35
Джей-Джей
Снова пошел дождь. Я вслушиваюсь в шум падающих на крышу капель — здесь он тише, чем в трейлере. Но сюда все же долетают звуки с улицы. Например, дождь и лисье тявканье ночью. Мне всегда нравилось, как тявкают лисы. Они кажутся такими одинокими.
К наступлению сумерек у меня уже горит вся рука. Кэти приносит какой-то антисептик и бинт, и мы обрабатываем рану. Оставшись со мной, Кэти хочет немного подурачиться, и хотя в теории я бы тоже не прочь, чувствую я себя плохо и не настроен этим заниматься. Мне страшно, что я на самом деле заболею. Кажется, ее это злит. Вскоре она уходит. Наверное, мы опоздали с антисептиком, что-то он совсем не помогает. Просыпаюсь я в одиночестве. Вокруг непроглядная темнота. Меня разбудил чей-то крик, как будто кто-то звал на помощь. Может, это была старая лисица, может, это мне приснилось.
А может, это был я.
От руки, точно от печки, исходят волны жара. Я подношу ее к глазам, но в темноте ничего не видно. По ощущениям она как свинцом налита и пульсирует багровой болью. Мне страшно. Пожалуй, впервые за все это время по-настоящему страшно. Мой самый затаенный страх поднимает голову, и я оказываюсь с ним лицом к лицу. Причиной всему всегда наша кровь, то, что внутри. Мне не дает покоя вопрос — темный страх, которого я не испытывал уже давным-давно, — а вдруг у меня тоже наш семейный недуг? Вдруг это он и есть? Вдруг все это время он дремал где-то внутри, дожидаясь удобного случая, чтобы вырваться на свободу и наброситься на меня. Я чувствую себя слабым, вялым, никчемным. А вдруг я умру здесь, на этой конюшне? Что тогда скажут люди?

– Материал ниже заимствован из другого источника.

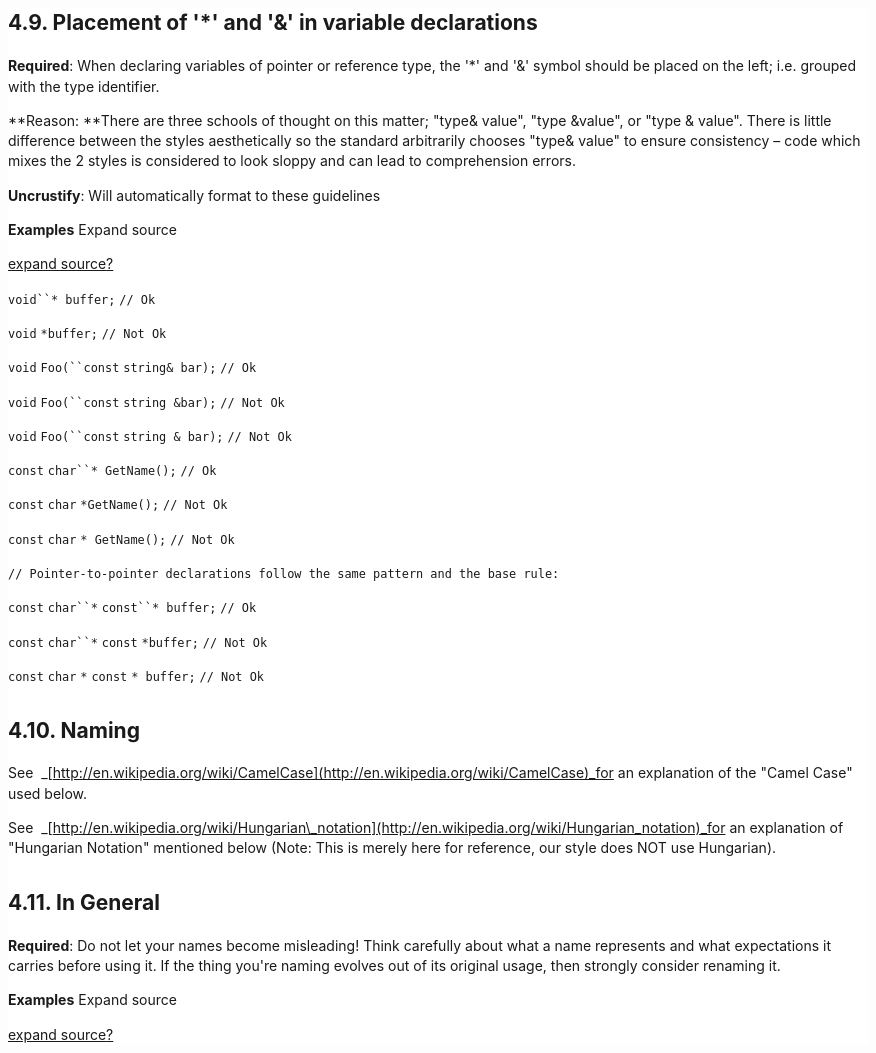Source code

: 4.9. Placement of '\*' and '&' in variable declarations
-------------------------------------------------------

**Required**: When declaring variables of pointer or reference type, the '\*' and '&' symbol should be placed on the left; i.e. grouped with the type identifier.

**Reason: **There are three schools of thought on this matter; "type& value", "type &value", or "type & value". There is little difference between the styles aesthetically so the standard arbitrarily chooses "type& value" to ensure consistency – code which mixes the 2 styles is considered to look sloppy and can lead to comprehension errors.

**Uncrustify**: Will automatically format to these guidelines

**Examples** Expand source

[expand source](#)[?](#)

`void``* buffer;` `// Ok`

`void` `*buffer;` `// Not Ok`

`void` `Foo(``const` `string& bar);` `// Ok`

`void` `Foo(``const` `string &bar);` `// Not Ok`

`void` `Foo(``const` `string & bar);` `// Not Ok`

`const` `char``* GetName();` `// Ok`

`const` `char` `*GetName();` `// Not Ok`

`const` `char` `* GetName();` `// Not Ok`

`// Pointer-to-pointer declarations follow the same pattern and the base rule:`

`const` `char``*` `const``* buffer;` `// Ok`

`const` `char``*` `const` `*buffer;` `// Not Ok`

`const` `char` `*` `const` `* buffer;` `// Not Ok`

4.10. Naming
------------

See  _[http://en.wikipedia.org/wiki/CamelCase](http://en.wikipedia.org/wiki/CamelCase)_for an explanation of the "Camel Case" used below.

See  _[http://en.wikipedia.org/wiki/Hungarian\_notation](http://en.wikipedia.org/wiki/Hungarian_notation)_for an explanation of "Hungarian Notation" mentioned below (Note: This is merely here for reference, our style does NOT use Hungarian).

4.11. In General
----------------

**Required**: Do not let your names become misleading! Think carefully about what a name represents and what expectations it carries before using it. If the thing you're naming evolves out of its original usage, then strongly consider renaming it.

**Examples** Expand source

[expand source](#)[?](#)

Я сползаю из своего гнезда вниз и снова оказываюсь на полу. Каковы бы ни были мои корни, я не хочу умереть на конюшне в обществе одного лишь коня. Субадар крутит головой, заинтересованный происходящим; понимает, наверное, что мое пребывание у него в стойле подошло к концу. Я усилием воли выпрямляюсь — такое ощущение, как будто руки у меня вдруг странным образом стали очень длинными и тяжелыми, — и бреду к двери. К счастью, замок отпирается изнутри. Я выхожу под дождь. Чтобы добраться до дома, приходится обойти конюшню. Кажется, это не кончится никогда. Дом маячит прямо передо мной, но не становится нисколько ближе. В какой-то момент я ловлю себя на том, что плачу, хлюпая носом, как маленький ребенок. Это отвратительно, но прекратить я не могу. Такое впечатление, что ноги несут меня куда-то в сторону, как будто дом окружен силовым полем, чтобы грязные цыгане не могли подойти к нему близко. Я все-таки кое-как добредаю туда. Спальня Кэти выходит на улицу, но мне не сообразить, какое из множества окон ее. Свет не горит нигде. Потом я задумываюсь, имеет ли смысл будить Кэти. У меня такое чувство, что она не захочет, чтобы ее родители знали про меня, как бы худо мне ни было; что она могла бы и дальше держать меня в конюшне, как держит своего коня, — чтобы я был у нее вроде домашней зверюшки. К тому же сейчас мне нужен кто-то взрослый.
Я сражаюсь с силовым полем еще много миль — до самой входной двери. Совершенно сбиваюсь с дыхания. Кажется, у меня уходит на это несколько часов. Я утыкаюсь лбом в изумительно прохладную стеклянную панель с серебристым цветочным орнаментом и нажимаю на кнопку звонка. Мне все равно, что они со мной сделают, потому что это не может быть хуже, чем то, что делает сейчас со мной моя кровь. Не знаю, долго ли я жму на кнопку, из-за двери не доносится ни звука, но потом где-то в глубине дома вспыхивает свет. Я приваливаюсь к двери, радуясь, что совсем скоро кто-то другой будет решать за меня, что делать. Мне все равно, кто это будет и что решит, главное, что это буду не я. Из-за двери кто-то кричит, но я не могу разобрать, что именно. На то, чтобы распрямиться, нужно слишком много сил, мне достаточно прислониться к этой восхитительно прохладной двери. Когда дверь распахивается, я блаженно оседаю на пол прямо под ноги главе муниципального совета. На этот раз мне даже не приходится притворяться.